RABBI REFAEL ENKAOUA
Born in Salé in 1848, died in 1935
Chief Rabbi, President of the High Rabbinical Court of Morocco and a renowned lawyer throughout North Africa and Israel, Knight of the Legion of Honour, highly esteemed by the French protectorate power as well as by the Moroccan authorities. He is the author of a large number of books of jurisprudence: Qarnè Réèm, legal consultations and decisions; Paâmonè Zahab, on the Shulhan Aroukh and the Hochène Michepat; Séfère Hadad wé-Tèma, writings on the Talmud.
In 1880, he was appointed Av Beth-Din de salé, i. e. President of the Rabbinical Court of the city, replacing his father-in-law who moved to Yeroushalaim to lead the Sephardic community there. Rabbi Refael Enkaoua during all these years, will never accept to receive any salary. He lives on a few financial matters and even goes out of his own money to found a Yeshiva in the city. At that time, he was already considered one of the greatest Rabbanim of the Sephardic world.

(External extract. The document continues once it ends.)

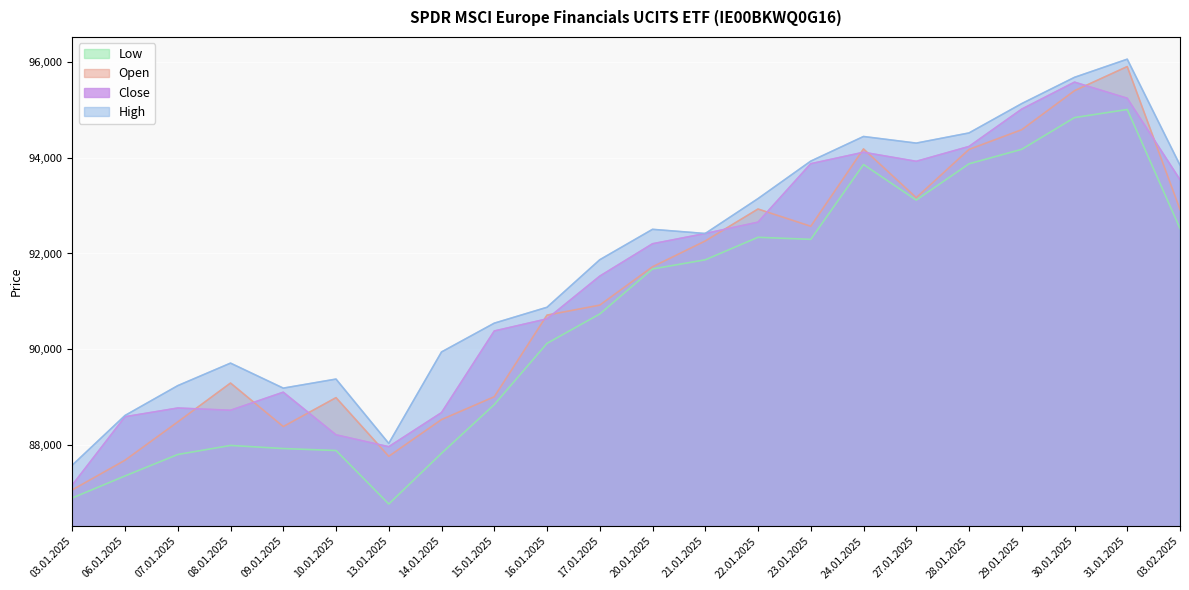

How many lines are shown in the chart?

4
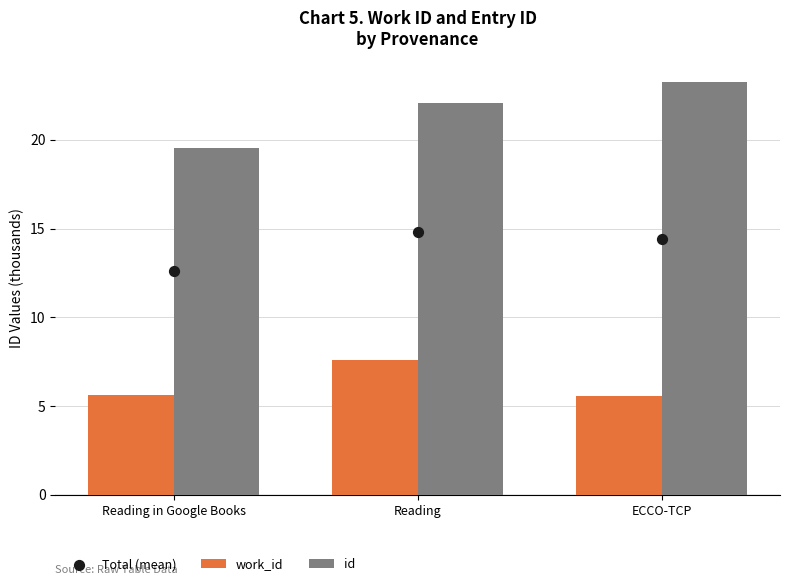

At how many categories does at least one series exceed 20?

2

In 1912, Morocco was placed under French protectorate, headed by Marshal Lyautey. In their desire to reform and modernize local administration and justice while preserving their religious characteristics and specificities, the new authorities demand that Jews appoint a committee representative of their community, it was decided to establish a position of Chief Rabbi of Morocco to represent the Jews vis-à-vis the new government. This position is entrusted to Rabbi Raphael Encaoua zatsal despite his many refusals due to his great modesty, his deep humility and the respect he felt for Rabbi Chelomo Ben Danan, the Rav of the city of Fez.
From 1918 onwards, the Jewish community in Morocco was endowed with seven major Rabbinic Courts, with very broad powers for the largest cities, Casablanca, Rabat, Fez, Meknes, Marrakech, Oujda and Moggador as well as others with more limited powers in other cities in the country, Agadir, Safi, El Jadida, Setat, Beni-Mellal, Damnet and Ouezanne.

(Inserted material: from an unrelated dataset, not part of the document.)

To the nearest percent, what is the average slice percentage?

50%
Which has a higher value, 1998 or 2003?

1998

But it is mainly the establishment of a First Instance Rabbinical Court for appeals that is considered an exceptional event in the Moroccan legal landscape. Indeed, this high authority headed by Rabbi Raphael Encaoua is composed of Dayanim (judges) who not only have the status of state officials (and by the same token, receive a salary from the Ministry) but above all have the same prerogatives as those in force in the state legal apparatus.
Rabbi Raphael Encaoua's rabbinic and legal stature, his righteousness, his phenomenal scholarship, his strong ties with the leaders of the protectorate, the royal house and the Muslim scholars of his time, all contributed to further enhancing his glory and that of his people towards all.
His funeral in Rabat, the capital, was attended by the country's highest personalities. His influence and aura are such that the habits and customs of prayer, until then very discreet, will now be very open. The place where he is buried quickly became a place of pilgrimage also revered by the country's Muslims.